■ **Exercise objective**: Add -54 to each coordinate in the answers, which give the dot's position in the second view, and rewrite every line of all the items below, requests included. Leave the pictures out of your answer.

■ **Listed entries**:

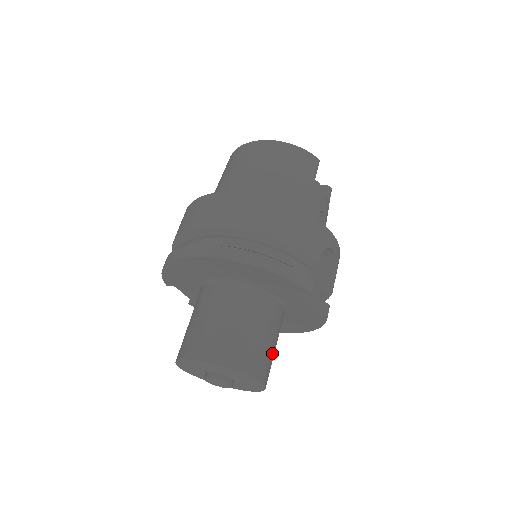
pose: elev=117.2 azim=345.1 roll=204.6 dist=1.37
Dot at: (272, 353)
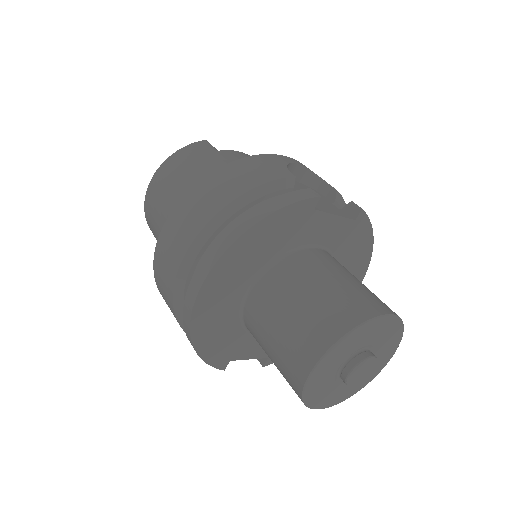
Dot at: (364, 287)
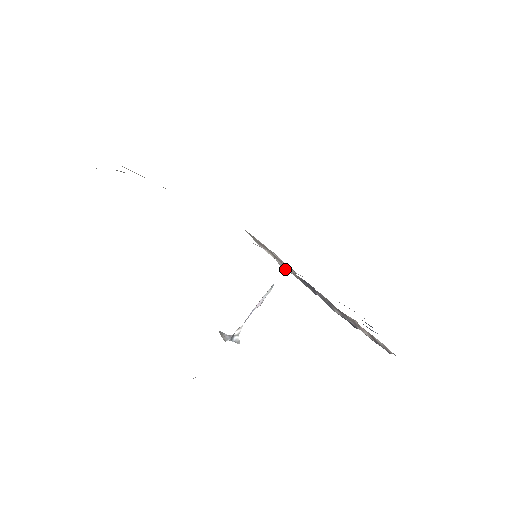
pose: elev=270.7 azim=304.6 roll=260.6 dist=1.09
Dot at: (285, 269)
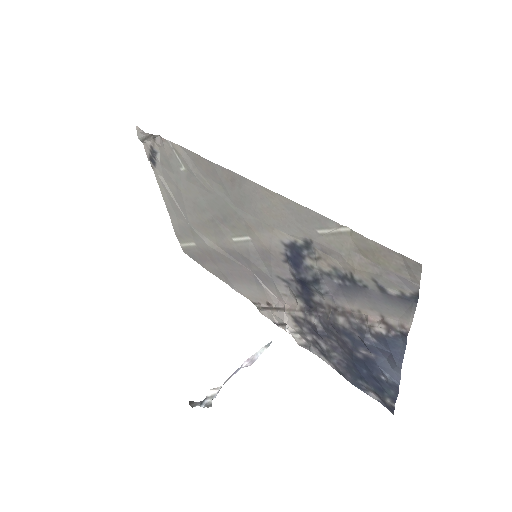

■ **Task solution**:
pose: elev=117.2 azim=345.1 roll=204.6 dist=1.37
Dot at: (272, 353)
Dot at: (310, 233)
pose: elev=270.7 azim=304.6 roll=260.6 dist=1.09
Dot at: (285, 269)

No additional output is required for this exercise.